Jean-Paul Fitoussi
Il problema, spiega l’economista francese Jean-Paul Fitoussi, non è tanto la manovra (sulla quale, anzi, ha un’opinione benevola) quanto il rischio di deriva illiberale che questo governo comporta.
La Banca d’Italia, l’Ufficio parlamentare di bilancio, la Corte dei Conti. Nelle audizioni in Parlamento tutti stanno bocciando la nota di aggiornamento al Def. Sono critiche giuste?
Mah, mi sembra molto rumore per nulla. Di che cosa stiamo parlando, di qualche decimale di deficit? Mi sembra più una reazione ideologica davanti al mancato rispetto di un tabù: il contenimento del debito pubblico e del disavanzo sono diventati una specie di legge morale, ai governi viene detto che se non ubbidiscono accadranno le cose peggiori. Invece Paesi che hanno superato il disavanzo anche di molto, come gli Stati Uniti, sono cresciuti e oggi con quella crescita riducono il rapporto tra debito e Pil.

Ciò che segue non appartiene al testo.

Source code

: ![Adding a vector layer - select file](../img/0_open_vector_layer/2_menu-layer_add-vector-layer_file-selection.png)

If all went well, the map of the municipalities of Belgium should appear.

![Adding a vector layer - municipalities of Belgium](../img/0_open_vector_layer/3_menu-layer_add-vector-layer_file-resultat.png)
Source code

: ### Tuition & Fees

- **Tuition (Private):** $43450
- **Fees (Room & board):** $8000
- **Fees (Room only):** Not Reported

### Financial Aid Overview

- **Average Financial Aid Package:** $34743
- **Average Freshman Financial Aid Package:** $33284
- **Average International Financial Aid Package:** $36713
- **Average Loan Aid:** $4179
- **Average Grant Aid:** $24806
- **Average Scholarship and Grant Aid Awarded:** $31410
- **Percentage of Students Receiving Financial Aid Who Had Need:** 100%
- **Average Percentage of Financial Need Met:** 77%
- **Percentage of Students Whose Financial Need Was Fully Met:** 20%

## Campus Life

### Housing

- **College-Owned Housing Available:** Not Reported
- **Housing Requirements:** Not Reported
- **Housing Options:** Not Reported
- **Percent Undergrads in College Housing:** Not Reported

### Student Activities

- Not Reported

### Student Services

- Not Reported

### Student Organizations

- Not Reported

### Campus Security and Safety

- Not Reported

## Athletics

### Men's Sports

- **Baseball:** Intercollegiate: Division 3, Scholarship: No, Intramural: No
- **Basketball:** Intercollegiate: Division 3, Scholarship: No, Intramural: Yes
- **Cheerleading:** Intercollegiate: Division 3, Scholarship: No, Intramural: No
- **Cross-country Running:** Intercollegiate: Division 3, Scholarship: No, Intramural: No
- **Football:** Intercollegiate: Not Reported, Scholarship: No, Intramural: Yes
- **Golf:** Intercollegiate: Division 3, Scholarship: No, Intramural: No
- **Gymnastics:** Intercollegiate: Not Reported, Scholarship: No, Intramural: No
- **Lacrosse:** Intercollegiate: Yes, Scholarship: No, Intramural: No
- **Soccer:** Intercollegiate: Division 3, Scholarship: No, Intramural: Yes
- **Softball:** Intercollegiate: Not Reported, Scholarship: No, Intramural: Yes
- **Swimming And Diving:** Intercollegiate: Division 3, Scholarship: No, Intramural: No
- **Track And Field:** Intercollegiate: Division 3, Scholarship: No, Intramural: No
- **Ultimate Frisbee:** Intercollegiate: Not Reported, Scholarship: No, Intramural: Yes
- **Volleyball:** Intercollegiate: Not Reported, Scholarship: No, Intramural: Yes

Può essere quello il caso dell’Italia? Il governo prevede una crescita del Pil che nessun osservatore internazionale si sente di confermare.
Io faccio questo mestiere da trent’anni e in generale non mi fido molto delle previsioni. Mi interessa di più studiare ex post se quelle previsioni si sono avverate o meno. A volte sono giuste, a volte sono sbagliate. Spesso quando sono giuste sembra che siano giuste per caso, perché ci sono stati effetti imprevisti che hanno permesso alle previsioni di realizzarsi.
Intende dire che il nuovo slancio del Pil indicato dall’esecutivo le sembra realizzabile?
Qui c’è da capire che si riapre un dibattito importante. Dall’inizio degli anni ‘80 siamo entrati in un sistema economico che rifiuta totalmente il rilancio della domanda. Sono considerati accettabili gli investimenti, perché hanno un ruolo importante dentro la teoria neoclassica della crescita endogena e quindi finché si resta nell’ambito della teoria economica dominante tutto è accettabile. Però nella realtà i capi delle imprese non investono quando non c’è domanda. Io sono d’accordo con il fatto che ci sia bisogno di rilanciare la domanda privata. Lo dico con una certa solennità: queste crisi hanno impoverito la gente in modo scandaloso.
Quindi misure come il reddito di cittadinanza o l’allentamento dei criteri pensionistici la convincono?
Nel merito non dico che siano misure giuste, però io non ho niente contro il rilancio della domanda. Forse avrei scelto altri metodi, ma si sa che gli economisti non sono sempre d’accordo. Non difendo il governo però credo che debba poter lavorare. Che cosa sarebbe successo negli Stati Uniti se la gente che aveva perso la casa con la crisi e non fosse stata aiutata dallo Stato? Perché il sistema di protezione sociale italiano, che è molto scarso, non può essere rafforzato? Oggi tanti preferiscono riforme che definisco sacrificali, dure e incapaci di aiutare le persone.
Il suo giudizio sul Def è sostanzialmente positivo. Come spiega tante critiche autorevoli?
Penso che c’entri la presenza di Matteo Salvini. Hanno paura. Non nascondiamoci la realtà e guardiamo le cose come sono: Salvini è pericoloso come è pericolosa Marine Le Pen in Francia.
Pericolosi perché possono rompere l’Ue?
No, pericolosi per le libertà della gente. Lasciamo perdere l’Ue, non è il futuro dell’Europa quello che mi preoccupa di più: mi preoccupa la prospettiva di sopravvivenza della democrazia. Questi sono leader politici dai tratti illiberali, perso- ne che non considerano la libertà individuale come un fatto naturale.
Non è un timore esagerato?Dico che questo pericolo è reale, non dico che si realizzerà per forza. Ma in Europa c’è questa tentazione dovunque: non solo in Italia e Francia, ma anche in Germania, Austria, Ungheria, Polonia. E poi nel resto del mondo, guardate a quello che succede in Brasile e in America, dove Trump ammette di non credere che la libertà di espressione sia così importante. È un pericolo generale e comincia in Europa, che nella storia è sempre stata l’avanguardia dei disastri.